Mark Story, Lexington Herald-Leader on

Published in Basketball

LEXINGTON, Ky. — The track record of major college basketball and football coaches who have “lost” their team’s fan bases — which seems now the case for John Calipari at Kentucky — going on to recover and produce a positive ending is not great.

Yet it is not impossible.

Former UK football coach Rich Brooks went from a “dead coach walking” midway through the 2006 season to lead Kentucky to four straight bowl games and assume a respected place in University of Kentucky sports lore when he departed of his own choosing in 2009.

Let’s stipulate that when the time for parting comes, it will be better for everyone involved if UK and Calipari are able to end on positive terms. Regardless, Calipari’s age, 65, dictates there must soon be a men’s basketball coaching search at UK.

As the factors that go into hiring coaches in the current era have become increasingly complex, there is reason to fret that Kentucky’s traditional approach to finding a coach to lead its historically regal men’s hoops program may not work as well as it has in the past.

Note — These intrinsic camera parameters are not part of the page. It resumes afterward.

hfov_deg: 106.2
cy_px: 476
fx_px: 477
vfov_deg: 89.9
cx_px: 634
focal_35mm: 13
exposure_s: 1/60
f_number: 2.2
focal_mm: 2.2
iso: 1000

That is why one of the biggest priorities for Mitch Barnhart and UK athletics administration should be putting together a well thought-out succession plan for choosing — and then acquiring — Kentucky’s next men’s basketball coach.

 

Historically, “the Kentucky way” of hiring men’s basketball head coaches has been to make a “splash hire” of the nation’s best available coach irrespective of any previous ties to the commonwealth or to UK.

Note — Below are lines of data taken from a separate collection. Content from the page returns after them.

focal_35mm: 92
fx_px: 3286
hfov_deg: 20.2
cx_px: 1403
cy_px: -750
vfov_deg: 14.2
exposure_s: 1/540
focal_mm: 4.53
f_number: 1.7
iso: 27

When Joe B. Hall retired, Kentucky hired a coach with a Final Four trip on his resume in Eddie Sutton from Arkansas.

After Sutton resigned, UK lured a sitting NBA head man in the New York Knicks’ Rick Pitino.

Once Pitino returned to the NBA, Kentucky hired a rising coach, Tubby Smith, who had taken Tulsa (two) and Georgia (one) to a combined three NCAA Tournament round-of-16 appearances in the prior four seasons.